The next day I filled up on sleep and kilo buffet food in the knowledge that I'd be needing all the energy possible for my night bus and for the sensory experience that is Brazil's third largest city, Salvador de Bahia. And what an experience it was.
Our hostel (HospedaSalvador) was situated a short stroll from the multicoloured façades and cobbled streets of the historic Pelourinho district, although any thoughts such carefree wanderings were put paid to by the charming hostel owner, who made it clear that we were not to walk left out of the hostel at any costs and only to walk around after sunset if accompanied and with only a photocopy of your passport and enough cash for your evening's entertainment or to satisfy a mugger.
So Salvador is dangerous, they were right about that, and in the five nights there my group (an Argentinian, two Italians, a Brazilian and myself, all speaking Portuguese) suffered a few hairy moments late at night with strange people trying to lead us away from our hostel. But Salvador is also the Brazilian capital of happiness, and in a country whose folk are well known for a pretty sunny outlook on life, that's no mean feat. If you take the necessary precautions you'll come to no harm, and then all that's left to do is sample all that this amazing city can offer.
The happiness of this city is truly contagious. It's almost as if the citizens soak up the energy from the constant sunshine and take that positive energy and happiness and use that in every aspect of their everyday life. You see it in the bright and vibrant colours of their clothes and handicrafts, you hear it in the African rhythms that pulse from practically every street corner, you smell it in the delicious shrimp acarajé and tapioca stands which seems to permeate the air, and, well, you just feel it. Salvador was the first capital of Brazil and the most important port in the slave trade in the days of colonialism. As such, around two thirds of the population is of African descent, and it is thought that Salvador is the city which has preserved its African slave culture the best of any city in the world. And this pride in their roots seems, again, to make people very happy.

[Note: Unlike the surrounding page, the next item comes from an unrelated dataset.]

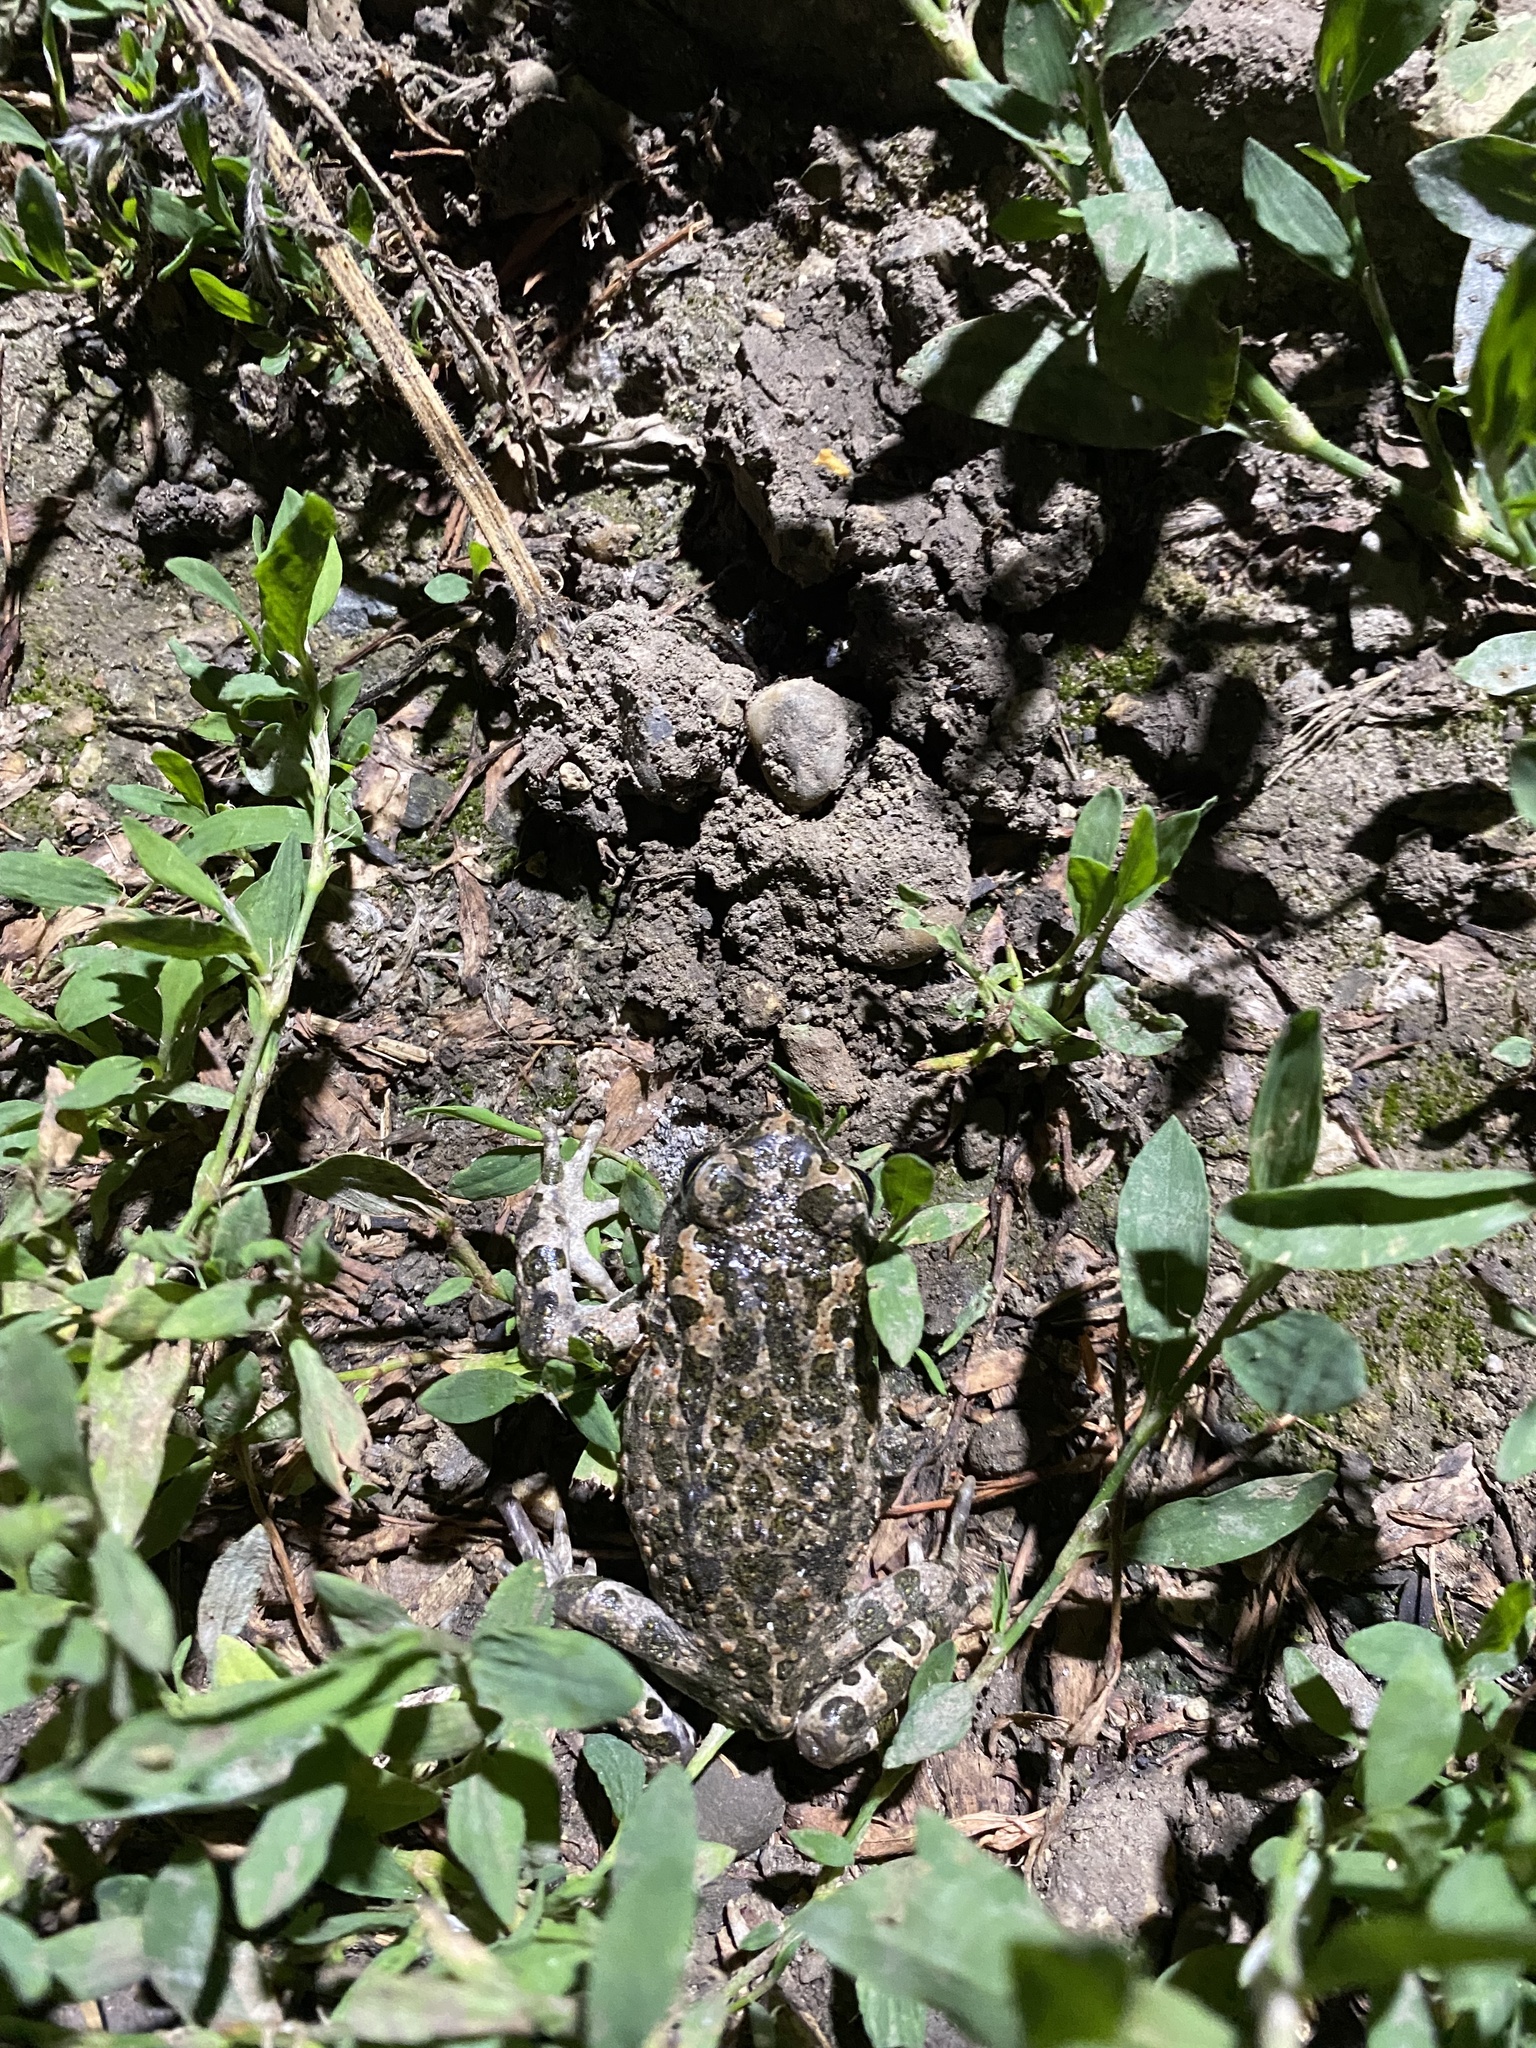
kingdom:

During my five days there I enjoyed many a coconut on Salvador's excellent beaches, tied my deepest desires to my wrist and the railings of a pelourinho church in the hope that the three knots would come free and release my wishes with it, and soaked up the happiness in the form of another great kilo buffet or a capoeira show in the hours that it was bearable to be out in the
But it's in the night that Salvador shows its true colours and its happiness is at its most irresistible. From impromptu late night drumming sessions in the Rio Vermelho to an open air jazz concert by the museum of modern art and an open air samba concert down by the old lighthouse, Salvador is the city where the nightlife really feels alive. The best nights are Saturdays and Tuesdays in the pelourinho, where the whole district comes alive and the experience is almost like being at a European music festival, where you just want to get lost and stumble across a new band playing on the steps outside a church or in a wide open warehouse, swigging from your cinnamon liquor as you go.
Above all, it's the people who make this city great. Salvador was the friendliest city I encountered in all my south american travels, and you'd actually have to go out of your way to NOT make friends. We met many people desperate to sort out our two left feet, the gayest man in history who literally pranced one mile down the street with us (we were walking), a crazy bloke dancing around selling booze from a box on his head and countless people just curious to get to know us, no bad intentions to be found.
Bahia has beautiful scenery and people, Salvador buzzes with energy, and the bootylicious part? I guess you can figure that out.